Background: Gait speed is an important measure of lower extremity physical performance in older adults and is predictive of disability and mortality. The biological pathways involved in the decline of lower extremity physical performance are not well understood. We used a targeted metabolomics approach to identify plasma metabolites predictive of change in gait speed over time.

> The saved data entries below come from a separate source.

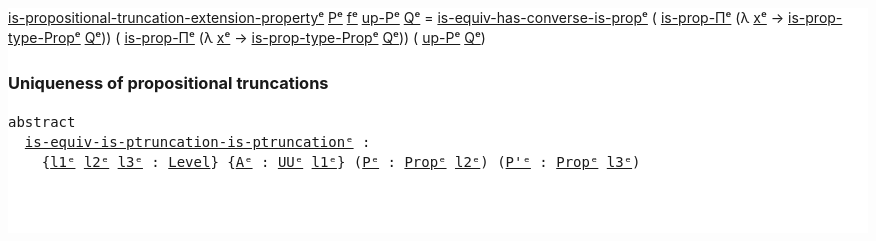   <a id="5832" href="foundation.universal-property-propositional-truncation%25E1%25B5%2589.html#5596" class="Function">is-propositional-truncation-extension-propertyᵉ</a> <a id="5880" href="foundation.universal-property-propositional-truncation%25E1%25B5%2589.html#5880" class="Bound">Pᵉ</a> <a id="5883" href="foundation.universal-property-propositional-truncation%25E1%25B5%2589.html#5883" class="Bound">fᵉ</a> <a id="5886" href="foundation.universal-property-propositional-truncation%25E1%25B5%2589.html#5886" class="Bound">up-Pᵉ</a> <a id="5892" href="foundation.universal-property-propositional-truncation%25E1%25B5%2589.html#5892" class="Bound">Qᵉ</a> <a id="5895" class="Symbol">=</a>
    <a id="5901" href="foundation.logical-equivalences%25E1%25B5%2589.html#4727" class="Function">is-equiv-has-converse-is-propᵉ</a>
      <a id="5938" class="Symbol">(</a> <a id="5940" href="foundation-core.propositions%25E1%25B5%2589.html#5919" class="Function">is-prop-Πᵉ</a> <a id="5951" class="Symbol">(λ</a> <a id="5954" href="foundation.universal-property-propositional-truncation%25E1%25B5%2589.html#5954" class="Bound">xᵉ</a> <a id="5957" class="Symbol">→</a> <a id="5959" href="foundation-core.propositions%25E1%25B5%2589.html#1361" class="Function">is-prop-type-Propᵉ</a> <a id="5978" href="foundation.universal-property-propositional-truncation%25E1%25B5%2589.html#5892" class="Bound">Qᵉ</a><a id="5980" class="Symbol">))</a>
      <a id="5989" class="Symbol">(</a> <a id="5991" href="foundation-core.propositions%25E1%25B5%2589.html#5919" class="Function">is-prop-Πᵉ</a> <a id="6002" class="Symbol">(λ</a> <a id="6005" href="foundation.universal-property-propositional-truncation%25E1%25B5%2589.html#6005" class="Bound">xᵉ</a> <a id="6008" class="Symbol">→</a> <a id="6010" href="foundation-core.propositions%25E1%25B5%2589.html#1361" class="Function">is-prop-type-Propᵉ</a> <a id="6029" href="foundation.universal-property-propositional-truncation%25E1%25B5%2589.html#5892" class="Bound">Qᵉ</a><a id="6031" class="Symbol">))</a>
      <a id="6040" class="Symbol">(</a> <a id="6042" href="foundation.universal-property-propositional-truncation%25E1%25B5%2589.html#5886" class="Bound">up-Pᵉ</a> <a id="6048" href="foundation.universal-property-propositional-truncation%25E1%25B5%2589.html#5892" class="Bound">Qᵉ</a><a id="6050" class="Symbol">)</a>
</pre>
### Uniqueness of propositional truncations

<pre class="Agda"><a id="6110" class="Keyword">abstract</a>
  <a id="is-equiv-is-ptruncation-is-ptruncationᵉ"></a><a id="6121" href="foundation.universal-property-propositional-truncation%25E1%25B5%2589.html#6121" class="Function">is-equiv-is-ptruncation-is-ptruncationᵉ</a> <a id="6161" class="Symbol">:</a>
    <a id="6167" class="Symbol">{</a><a id="6168" href="foundation.universal-property-propositional-truncation%25E1%25B5%2589.html#6168" class="Bound">l1ᵉ</a> <a id="6172" href="foundation.universal-property-propositional-truncation%25E1%25B5%2589.html#6172" class="Bound">l2ᵉ</a> <a id="6176" href="foundation.universal-property-propositional-truncation%25E1%25B5%2589.html#6176" class="Bound">l3ᵉ</a> <a id="6180" class="Symbol">:</a> <a id="6182" href="Agda.Primitive.html#742" class="Postulate">Level</a><a id="6187" class="Symbol">}</a> <a id="6189" class="Symbol">{</a><a id="6190" href="foundation.universal-property-propositional-truncation%25E1%25B5%2589.html#6190" class="Bound">Aᵉ</a> <a id="6193" class="Symbol">:</a> <a id="6195" href="Agda.Primitive.html#429" class="Primitive">UUᵉ</a> <a id="6199" href="foundation.universal-property-propositional-truncation%25E1%25B5%2589.html#6168" class="Bound">l1ᵉ</a><a id="6202" class="Symbol">}</a> <a id="6204" class="Symbol">(</a><a id="6205" href="foundation.universal-property-propositional-truncation%25E1%25B5%2589.html#6205" class="Bound">Pᵉ</a> <a id="6208" class="Symbol">:</a> <a id="6210" href="foundation-core.propositions%25E1%25B5%2589.html#1181" class="Function">Propᵉ</a> <a id="6216" href="foundation.universal-property-propositional-truncation%25E1%25B5%2589.html#6172" class="Bound">l2ᵉ</a><a id="6219" class="Symbol">)</a> <a id="6221" class="Symbol">(</a><a id="6222" href="foundation.universal-property-propositional-truncation%25E1%25B5%2589.html#6222" class="Bound">P&#39;ᵉ</a> <a id="6226" class="Symbol">:</a> <a id="6228" href="foundation-core.propositions%25E1%25B5%2589.html#1181" class="Function">Propᵉ</a> <a id="6234" href="foundation.universal-property-propositional-truncation%25E1%25B5%2589.html#6176" class="Bound">l3ᵉ</a><a id="6237" class="Symbol">)</a>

Methods: Gait speed was measured at baseline and over median follow-up of 50.5 months in 504 adults, aged ≥50 years, who had two or more study visits in the Baltimore Longitudinal Study of Aging (BLSA). Plasma metabolites were measured using targeted mass spectrometry (AbsoluteIDQ p180 Kit, Biocrates).
Results: Of 148 plasma metabolites (amino acids, biogenic amines, hexoses, glycerophospholipids) measured, eight were significantly associated with gait speed at baseline, independent of age and sex: hexoses (r = -0.148, p < .001), [sphingomyelin (SM) 16:1 (r = -0.091, p = .0009), SM 18:0 (r = -0.085, p = .002), SM 18:1 (r = -0.128, p < .0001], phosphatidylcholine aa 32:3 (r = -0.088, p = .001), lysophosphatidylcholine (LPC) 17:0 (r = 0.083, p = .003), LPC 18:1 (r = 0.089, p = .001), and LPC 18:2 (r = 0.104, p < .0001). Adjusting for baseline age, sex, and chronic diseases, baseline plasma LPC 18:2 was an independent predictor of the rate of change of gait speed over subsequent follow-up (p = .003). No other plasma metabolites were significantly associated longitudinal changes of gait speed over time.
Conclusions: Low plasma LPC 18:2, which has previously been shown to predict impaired glucose tolerance, insulin resistance, type 2 diabetes, coronary artery disease, and memory impairment, is an independent predictor of decline in gait speed in older adults.